6.            Save lives. Engage in robust search and rescue to minimize deaths at sea. Countries that rescue or interdict migrants should disembark them at safe locations where those seeking asylum are able to present and have their refugee claims examined fairly. Ensure that border enforcement policies do not result in excessive use of force or put migrants’ lives in danger.

7.            Resettle refugees.  At a minimum, resettle the number of refugees UNHCR refers each year in the spirit of global solidarity with countries of first asylum. Resettlement countries should ensure efficient and gender-sensitive refugee selection and security screening processes, prioritizing resettlement for refugees who are not safe in the country of first asylum, including those with particular health needs. Admitting refugees who are processed overseas should be regarded as a supplement to, not a substitute for, granting asylum to refugees who arrive or stay irregularly.

8.            Facilitate safe and legal travel to refugee host countries. Help asylum seekers safely reach safety by issuing humanitarian visas, facilitating family reunification if relatives are already in the host country, and exploring other discretionary ways to safely and lawfully admit people seeking international protection.
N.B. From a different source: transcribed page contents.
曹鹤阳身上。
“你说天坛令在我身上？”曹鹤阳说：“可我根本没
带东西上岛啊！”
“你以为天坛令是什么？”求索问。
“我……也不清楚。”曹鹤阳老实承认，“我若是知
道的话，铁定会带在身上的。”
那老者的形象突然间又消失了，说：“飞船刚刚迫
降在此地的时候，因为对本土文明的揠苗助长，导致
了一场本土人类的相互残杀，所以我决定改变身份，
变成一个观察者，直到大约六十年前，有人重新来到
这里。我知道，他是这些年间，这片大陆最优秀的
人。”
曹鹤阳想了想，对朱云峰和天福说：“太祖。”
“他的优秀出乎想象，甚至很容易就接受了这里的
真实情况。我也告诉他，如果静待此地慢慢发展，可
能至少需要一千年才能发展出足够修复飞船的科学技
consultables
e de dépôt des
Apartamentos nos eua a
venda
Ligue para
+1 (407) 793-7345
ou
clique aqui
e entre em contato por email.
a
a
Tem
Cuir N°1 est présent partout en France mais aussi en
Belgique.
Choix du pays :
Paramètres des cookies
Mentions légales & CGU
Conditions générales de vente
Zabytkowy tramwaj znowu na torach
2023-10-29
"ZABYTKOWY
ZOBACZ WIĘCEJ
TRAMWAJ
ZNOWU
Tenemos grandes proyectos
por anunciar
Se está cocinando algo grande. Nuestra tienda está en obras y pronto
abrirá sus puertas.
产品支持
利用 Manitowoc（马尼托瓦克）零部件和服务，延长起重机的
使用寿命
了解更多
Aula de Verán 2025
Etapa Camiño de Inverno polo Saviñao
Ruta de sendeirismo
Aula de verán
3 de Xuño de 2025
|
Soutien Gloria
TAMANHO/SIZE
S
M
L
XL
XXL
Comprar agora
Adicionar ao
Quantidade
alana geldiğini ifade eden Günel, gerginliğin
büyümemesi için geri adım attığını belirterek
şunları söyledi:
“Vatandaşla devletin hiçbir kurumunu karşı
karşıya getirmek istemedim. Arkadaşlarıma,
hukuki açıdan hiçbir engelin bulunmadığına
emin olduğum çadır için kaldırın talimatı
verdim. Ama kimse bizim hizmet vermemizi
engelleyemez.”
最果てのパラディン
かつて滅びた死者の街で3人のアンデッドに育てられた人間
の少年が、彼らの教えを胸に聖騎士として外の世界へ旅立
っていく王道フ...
9.            Address particular needs. Address, through protection measures and targeted services, including health services, the particular needs of people at greater risk of abuse, discrimination, neglect, abandonment, exploitation, and exclusion from support and services in all governmental actions relating to refugees, asylum seekers, and migrants. Those at greater risk include unaccompanied children, families traveling with young children, victims of trafficking, people who have suffered or are at risk of gender-based violence (forced marriage, domestic abuse, female genital mutilation, etc.), women traveling on their own and female heads of household, pregnant and lactating mothers, LGBT people, and persons with disabilities.

10.         Sign the Refugee Convention and Protocol. Sign and ratify the 1951 Refugee Convention and its 1967 Protocol without reservations or geographical limitations, and enact domestic law to implement its provisions. Also grant complementary protection to people who do not meet the refugee definition under the 1951 Convention or the 1967 Protocol, but who need international protection as a result of indiscriminate violence and other serious harm.